Yes, I do agree with Pembroke's biologists that creationism threatens to undermine one of the key assumptions of their entire discipline. And yes I also agree that Fusion could have chosen a better way to make its case than to air a video that--at least implicitly--accuses members of the faculty of being in league with Satan in a secret plot to convert the world to communism, spread infanticide and genocide and eventually wipe out the human race (sadly, I'm not actually making this up). At best, Fusion's decision shows a stunning lack of tact and at worst a blatant contempt for a segment of the faculty. The folks at Fusion probably owe the biologists an apology, not for airing their views, but for airing their views in a manner that seems likely to be abusive and accusatory and not particularly likely to spark much in the way of reasoned discourse.
Still, all that said, I submit that protesting is the wrong answer here. Consider what it perhaps a less-heated analogy. I am, as I've mentioned before, a hyper-analytic philosopher. (I gather, by the way, that 'hyper-analytic' is supposed to be derogatory. I've always felt that being called hyper-analytic is just about as insulting as being told one looks like Brad Pitt or that one has a 175 IQ or that "my god that was the most incredible thing I've ever felt." No one has ever said any of those things to me, mind you, but if they did, I'm certain that I wouldn't take any offense.)

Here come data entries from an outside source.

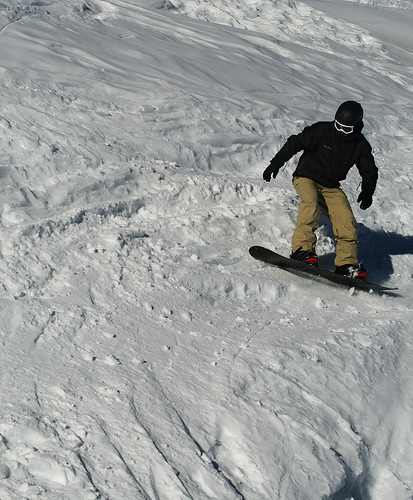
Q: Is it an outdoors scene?
A: Yes, it is outdoors.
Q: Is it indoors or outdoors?
A: It is outdoors.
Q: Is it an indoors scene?
A: No, it is outdoors.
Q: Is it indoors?
A: No, it is outdoors.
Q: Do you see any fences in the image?
A: No, there are no fences.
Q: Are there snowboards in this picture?
A: Yes, there is a snowboard.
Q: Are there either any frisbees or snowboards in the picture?
A: Yes, there is a snowboard.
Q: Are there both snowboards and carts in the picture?
A: No, there is a snowboard but no carts.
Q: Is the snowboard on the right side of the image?
A: Yes, the snowboard is on the right of the image.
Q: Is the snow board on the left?
A: No, the snow board is on the right of the image.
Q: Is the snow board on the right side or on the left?
A: The snow board is on the right of the image.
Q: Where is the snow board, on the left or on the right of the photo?
A: The snow board is on the right of the image.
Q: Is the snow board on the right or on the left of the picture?
A: The snow board is on the right of the image.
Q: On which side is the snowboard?
A: The snowboard is on the right of the image.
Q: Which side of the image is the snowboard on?
A: The snowboard is on the right of the image.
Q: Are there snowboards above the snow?
A: Yes, there is a snowboard above the snow.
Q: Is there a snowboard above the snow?
A: Yes, there is a snowboard above the snow.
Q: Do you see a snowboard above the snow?
A: Yes, there is a snowboard above the snow.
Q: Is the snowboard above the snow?
A: Yes, the snowboard is above the snow.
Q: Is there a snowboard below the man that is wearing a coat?
A: Yes, there is a snowboard below the man.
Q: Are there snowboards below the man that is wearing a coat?
A: Yes, there is a snowboard below the man.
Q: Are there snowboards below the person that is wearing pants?
A: Yes, there is a snowboard below the man.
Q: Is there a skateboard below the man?
A: No, there is a snowboard below the man.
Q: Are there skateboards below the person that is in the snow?
A: No, there is a snowboard below the man.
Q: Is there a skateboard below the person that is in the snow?
A: No, there is a snowboard below the man.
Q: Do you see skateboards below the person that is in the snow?
A: No, there is a snowboard below the man.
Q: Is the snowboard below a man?
A: Yes, the snowboard is below a man.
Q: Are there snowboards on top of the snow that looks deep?
A: Yes, there is a snowboard on top of the snow.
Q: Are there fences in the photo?
A: No, there are no fences.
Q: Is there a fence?
A: No, there are no fences.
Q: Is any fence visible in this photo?
A: No, there are no fences.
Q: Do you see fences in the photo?
A: No, there are no fences.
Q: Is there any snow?
A: Yes, there is snow.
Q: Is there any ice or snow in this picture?
A: Yes, there is snow.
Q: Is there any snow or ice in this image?
A: Yes, there is snow.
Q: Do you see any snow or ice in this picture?
A: Yes, there is snow.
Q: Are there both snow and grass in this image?
A: No, there is snow but no grass.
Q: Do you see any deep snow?
A: Yes, there is deep snow.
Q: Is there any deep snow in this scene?
A: Yes, there is deep snow.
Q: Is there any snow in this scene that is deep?
A: Yes, there is snow that is deep.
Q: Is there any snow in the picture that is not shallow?
A: Yes, there is deep snow.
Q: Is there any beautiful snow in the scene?
A: Yes, there is beautiful snow.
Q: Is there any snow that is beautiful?
A: Yes, there is snow that is beautiful.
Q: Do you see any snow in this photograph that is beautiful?
A: Yes, there is snow that is beautiful.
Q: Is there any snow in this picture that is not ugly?
A: Yes, there is beautiful snow.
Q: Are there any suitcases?
A: No, there are no suitcases.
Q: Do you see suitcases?
A: No, there are no suitcases.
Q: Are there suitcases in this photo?
A: No, there are no suitcases.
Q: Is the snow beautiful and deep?
A: Yes, the snow is beautiful and deep.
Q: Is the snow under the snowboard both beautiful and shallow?
A: No, the snow is beautiful but deep.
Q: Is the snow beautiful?
A: Yes, the snow is beautiful.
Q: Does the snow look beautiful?
A: Yes, the snow is beautiful.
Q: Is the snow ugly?
A: No, the snow is beautiful.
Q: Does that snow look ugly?
A: No, the snow is beautiful.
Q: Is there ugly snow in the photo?
A: No, there is snow but it is beautiful.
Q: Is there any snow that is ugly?
A: No, there is snow but it is beautiful.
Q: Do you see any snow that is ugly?
A: No, there is snow but it is beautiful.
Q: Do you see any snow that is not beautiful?
A: No, there is snow but it is beautiful.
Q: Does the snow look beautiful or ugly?
A: The snow is beautiful.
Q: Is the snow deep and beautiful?
A: Yes, the snow is deep and beautiful.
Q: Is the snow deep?
A: Yes, the snow is deep.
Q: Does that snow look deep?
A: Yes, the snow is deep.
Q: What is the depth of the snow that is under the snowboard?
A: The snow is deep.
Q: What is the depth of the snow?
A: The snow is deep.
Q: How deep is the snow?
A: The snow is deep.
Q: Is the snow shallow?
A: No, the snow is deep.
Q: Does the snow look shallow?
A: No, the snow is deep.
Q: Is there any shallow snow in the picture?
A: No, there is snow but it is deep.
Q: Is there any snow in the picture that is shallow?
A: No, there is snow but it is deep.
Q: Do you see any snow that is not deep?
A: No, there is snow but it is deep.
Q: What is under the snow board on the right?
A: The snow is under the snowboard.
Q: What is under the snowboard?
A: The snow is under the snowboard.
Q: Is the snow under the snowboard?
A: Yes, the snow is under the snowboard.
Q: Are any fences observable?
A: No, there are no fences.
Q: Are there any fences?
A: No, there are no fences.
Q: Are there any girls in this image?
A: No, there are no girls.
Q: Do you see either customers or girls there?
A: No, there are no girls or customers.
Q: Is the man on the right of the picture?
A: Yes, the man is on the right of the image.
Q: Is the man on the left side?
A: No, the man is on the right of the image.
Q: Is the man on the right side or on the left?
A: The man is on the right of the image.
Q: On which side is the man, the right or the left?
A: The man is on the right of the image.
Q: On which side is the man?
A: The man is on the right of the image.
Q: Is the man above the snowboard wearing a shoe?
A: Yes, the man is wearing a shoe.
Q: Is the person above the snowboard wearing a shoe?
A: Yes, the man is wearing a shoe.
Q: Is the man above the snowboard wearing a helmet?
A: No, the man is wearing a shoe.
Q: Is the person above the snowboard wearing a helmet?
A: No, the man is wearing a shoe.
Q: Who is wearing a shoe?
A: The man is wearing a shoe.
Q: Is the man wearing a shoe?
A: Yes, the man is wearing a shoe.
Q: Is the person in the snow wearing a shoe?
A: Yes, the man is wearing a shoe.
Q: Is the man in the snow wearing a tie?
A: No, the man is wearing a shoe.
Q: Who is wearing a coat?
A: The man is wearing a coat.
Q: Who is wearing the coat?
A: The man is wearing a coat.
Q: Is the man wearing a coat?
A: Yes, the man is wearing a coat.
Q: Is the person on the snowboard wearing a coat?
A: Yes, the man is wearing a coat.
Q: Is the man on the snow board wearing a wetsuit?
A: No, the man is wearing a coat.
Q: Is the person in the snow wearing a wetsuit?
A: No, the man is wearing a coat.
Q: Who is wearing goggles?
A: The man is wearing goggles.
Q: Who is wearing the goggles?
A: The man is wearing goggles.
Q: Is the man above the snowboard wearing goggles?
A: Yes, the man is wearing goggles.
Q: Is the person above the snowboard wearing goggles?
A: Yes, the man is wearing goggles.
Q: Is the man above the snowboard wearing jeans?
A: No, the man is wearing goggles.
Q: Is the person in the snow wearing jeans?
A: No, the man is wearing goggles.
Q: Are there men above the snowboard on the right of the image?
A: Yes, there is a man above the snowboard.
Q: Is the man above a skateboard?
A: No, the man is above the snowboard.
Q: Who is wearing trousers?
A: The man is wearing trousers.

Anyway, one of the things that we hyper-analytic philosophers tend to accept is that there is such a thing as Truth (as opposed to contextual, relativized 'truths') and that reason is adequate to the task of ascertaining Truth. Many humanists reject that claim, adopting instead some variety of post-ism (postmodernism, post-structuralism, post-colonialism, etc.) that holds that humans can never really have access to Truth. Now if these folks were right (and let's face it, they've only slightly better odds than the creationists. Sorry, couldn't resist.), then it would completely undermine my discipline--or at least my version of my discipline. So what are we analytic philosophers to do? Well, we could try picketing the theory course in the English Department and protesting student theses on Derrida. But I think that it makes a lot more sense to show that the post-isms rest on mushy, non-rigorous arguments that, once stripped of their meaningless jargon, fail to hold up to rational scrutiny. The Nothing noths? WTF?
So to return to our topic, then, I would argue that while of course the biologists (and anyone else) have a complete right to protest whatever they like, doing so is the wrong course of action. Open debate is the only way to ensure the triumph of truth in the marketplace of ideas. Moreover, protesting speech that we don't like, especially when we turn around defend the rights of other academics to make equally outrageous claims (I'm looking at you Ward), merely cements the image of academics as liberal PC thugs who advocate free speech only for speech we like. Protesting actions we don't like is a great thing and highly encouraged. Protesting ideas we don't like, at a university...not so much.